The tests led to a slight change, which he said increases the chip's clock-speed potential in the future.
"The need to compete with a resurgent (Advanced Micro Devices) may have led Intel to rework the Prescott die...to scale to higher frequencies at launch. While many expected Prescott to launch at 3.4GHz, it's possible that Intel ran into speed problems or wanted to reach 3.6GHz at launch," Ashok Kumar, an analyst with U.S. Bancorp Piper Jaffray, wrote in an Oct. 13 report.
Otellini did not say if the change would affect when Prescott will arrive in PCs. Indeed, Prescott and Dothan will ship on time by Intel's definition if they begin leaving the company's factories bound for PC makers by Dec. 31. But they may not appear in PCs in that same timeframe, analysts said.

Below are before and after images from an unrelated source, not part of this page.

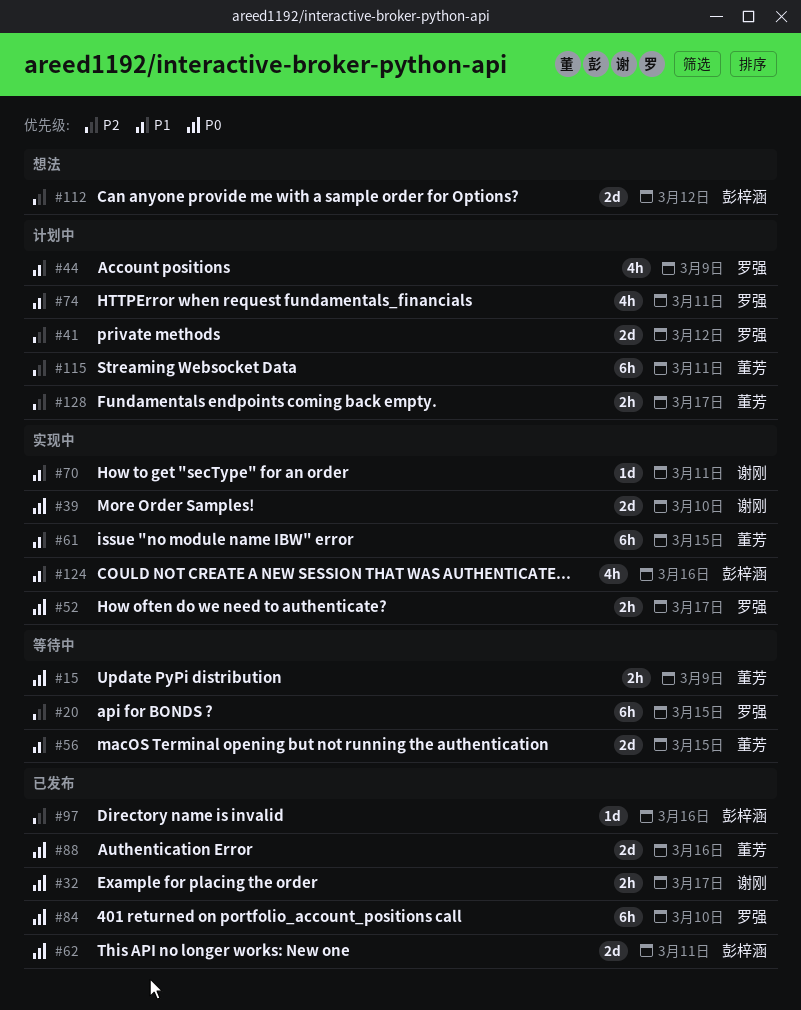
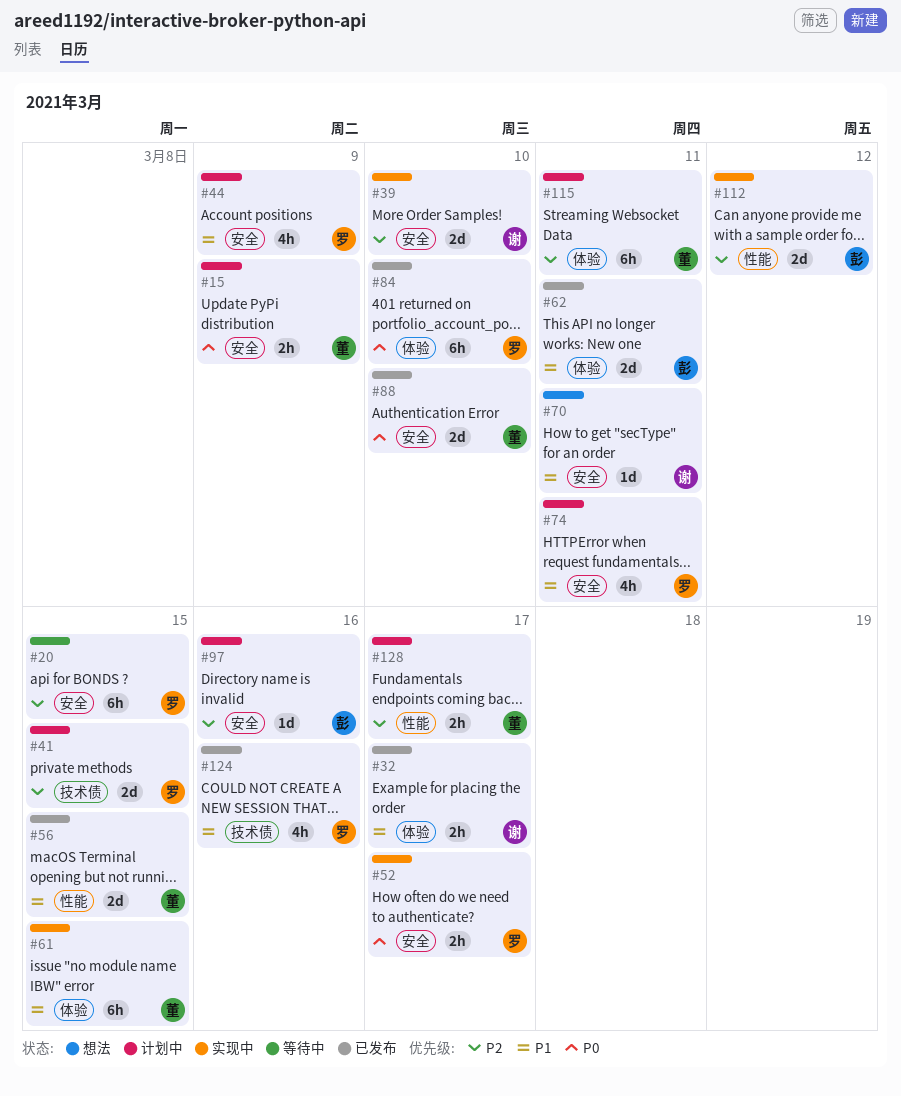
#15, status: 等待中 -> 计划中
#32, priority: P0 -> P1
#39, priority: P0 -> P2
#41, due: Mar 12 -> Mar 15
#56, status: 等待中 -> 已发布
#62, priority: P0 -> P1
#70, status: 实现中 -> 想法
#88, due: Mar 16 -> Mar 10
#97, status: 已发布 -> 计划中
#112, status: 想法 -> 实现中
#124, status: 实现中 -> 已发布
#124, owner: 彭梓涵 -> 罗强

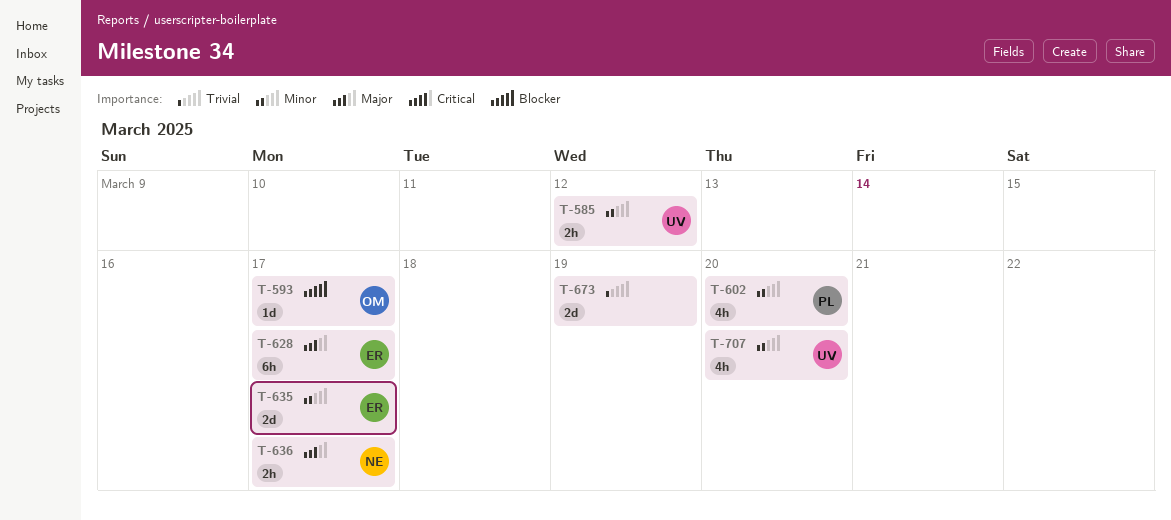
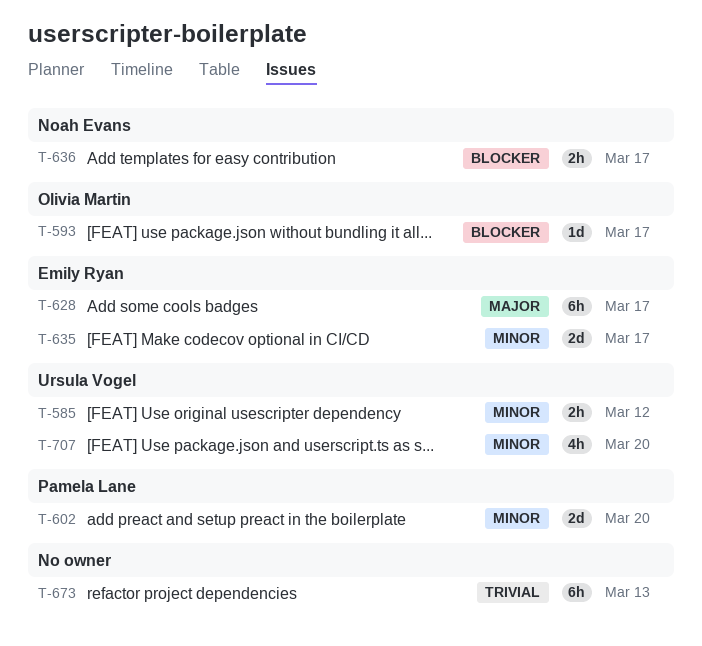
T-602, estimate: 4h -> 2d
T-636, priority: Major -> Blocker
T-673, estimate: 2d -> 6h
T-673, due: Mar 19 -> Mar 13

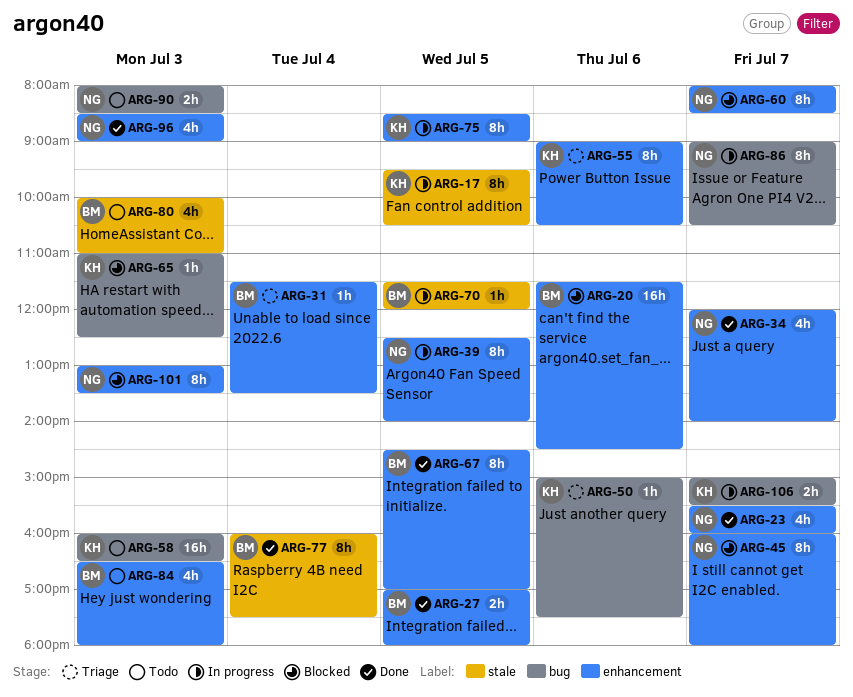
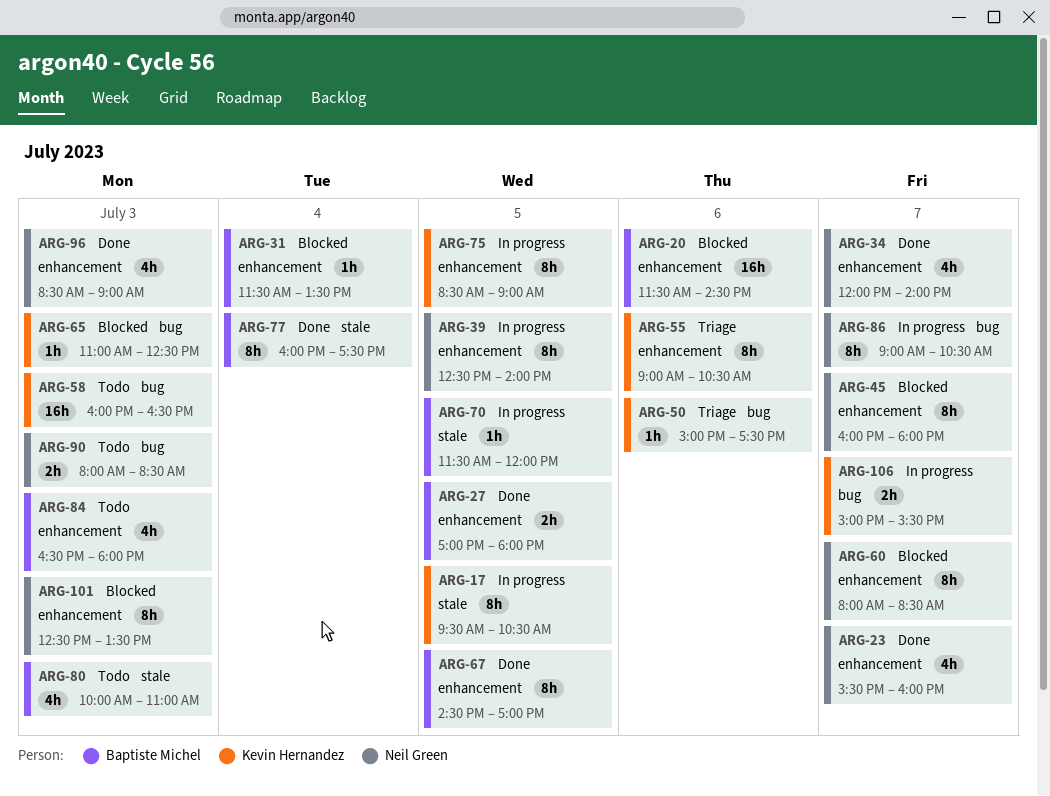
ARG-31, status: Triage -> Blocked
ARG-101, begins: 13:00 -> 12:30

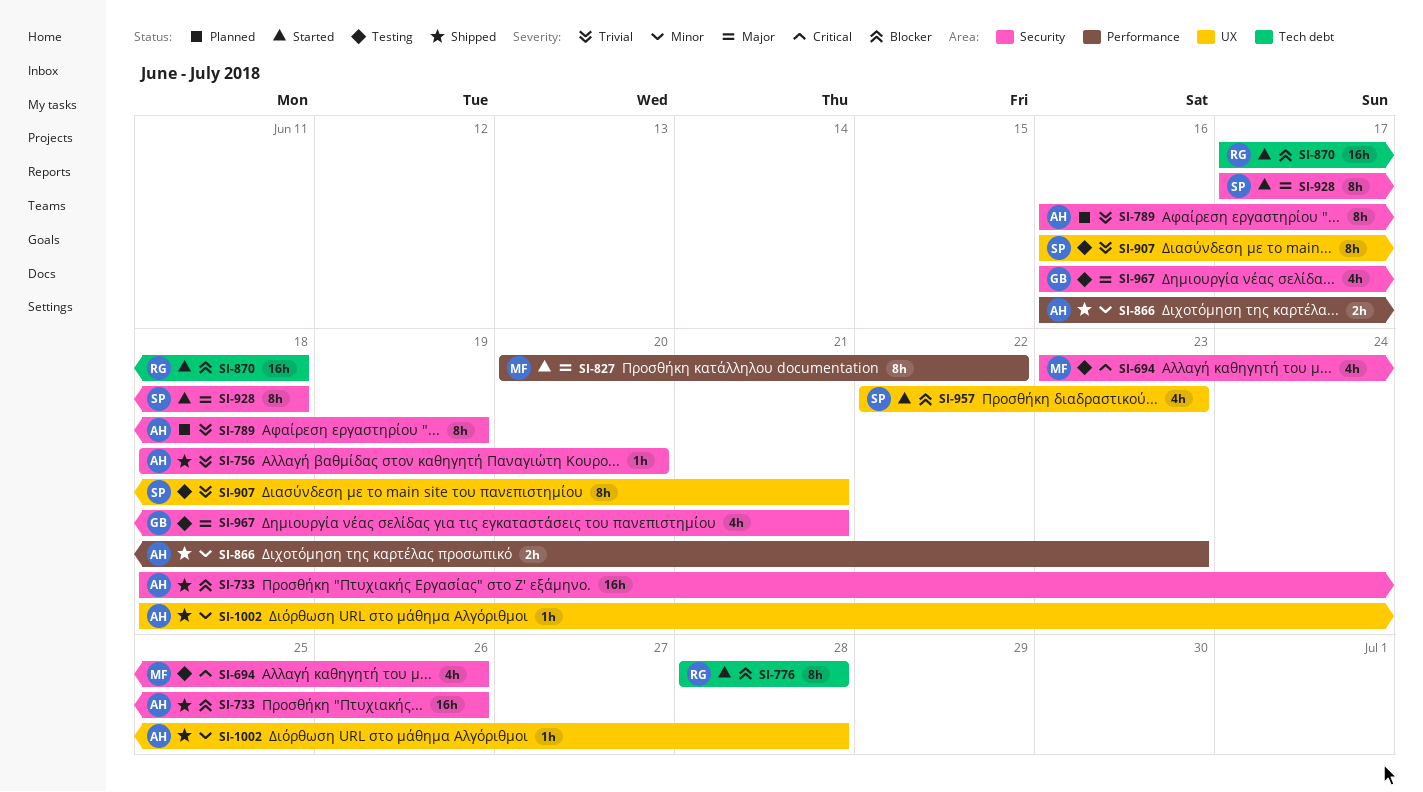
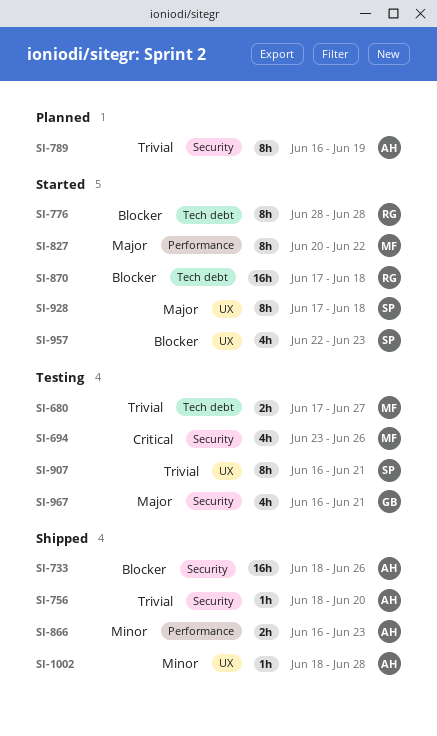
SI-680: none -> present
SI-928, label: Security -> UX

"We now expect a Prescott launch in January or February 2004," Quinn Bolton, an analyst with Oppenheimer, wrote in a report released on Monday. "With Intel?s new high-end desktop processor delayed, we believe consumers will be forced to purchase the more mature Northwood Pentium 4 processor?delay purchases until Prescott becomes available or switch to systems based on AMD?s Athlon64 processor."
Intel does have a new Pentium 4 waiting in the wings, however. In November the company will release its 3.2GHz Pentium 4 Extreme Edition, a chip that includes an extra 2MB of cache to increase performance for top-of-the-line desktop PCs.
The chip, which could serve as a placeholder until Prescott chips arrive, will be available in desktops starting as early as Nov. 3, a source familiar with Intel's plans said.